- Azure Traffic Manager allows you to control the distribution of user traffic for service endpoints in different datacenters.
- Service endpoints supported by Traffic Manager include Azure VMs, Web Apps, and Cloud Services.
- You can also use it with external, non-Azure endpoints.
- It uses the DNS to direct client requests to the most appropriate endpoint based on a traffic-routing method and the health of the endpoints.
- It provides a range of traffic-routing methods and endpoint monitoring options to suit different application needs and automatic failover models.
- It is resilient to failure, including the failure of an entire Azure region.
Applications
- Improve availability of critical applications:
- It delivers high availability for your applications by monitoring your endpoints and providing automatic failover when an endpoint goes down.
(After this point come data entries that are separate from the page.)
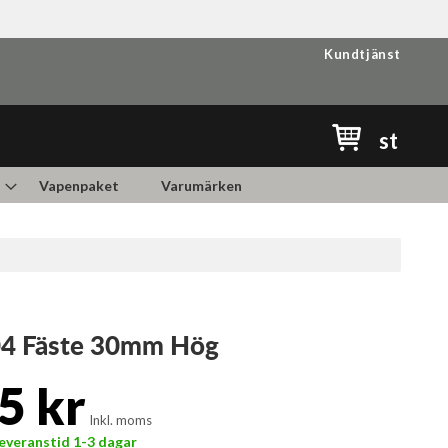
Kundtjänst
Min kundvag
st
Vapenpaket
Varumärken
04 Fäste 30mm Hög
5 kr
Inkl. moms
 Leveranstid 1-3 dagar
- Improve responsiveness for high-performance applications
- Azure allows you to run cloud services or websites in datacenters located around the world.
- Traffic Manager improves application responsiveness by directing traffic to the endpoint with the lowest network latency for the client.
- Perform service maintenance without downtime
- You can perform planned maintenance operations on your applications without downtime.
- Traffic Manager directs traffic to alternative endpoints while the maintenance is in progress.
- Combine on-premises and Cloud-based applications
- Traffic Manager supports external, non-Azure endpoints
- It can be used with hybrid cloud and on-premises deployments, including the "burst-to-cloud," "migrate-to-cloud," and "failover-to-cloud" scenarios.
- Distribute traffic for large, complex deployments
How It Works
- Azure Traffic Manager enables you to control the distribution of traffic across your application endpoints.
- An endpoint is any Internet-facing service hosted inside or outside of Azure.
- Traffic Manager provides two key benefits:
- Distribution of traffic according to one of several traffic-routing methods.
- Continuous monitoring of endpoint health and automatic failover when endpoints fail.
- When a client attempts to connect to a service, it must first resolve the DNS name of the service to an IP address.
- The client then connects to that IP address to access the service.
- Traffic Manager works at the DNS level.
- Traffic Manager uses DNS to direct clients to specific service endpoints based on the rules of the traffic-routing method.
- Clients connect to the selected endpoint directly.
- Traffic Manager is not a proxy or a gateway.
- Traffic Manager does not see the traffic passing between the client and the service.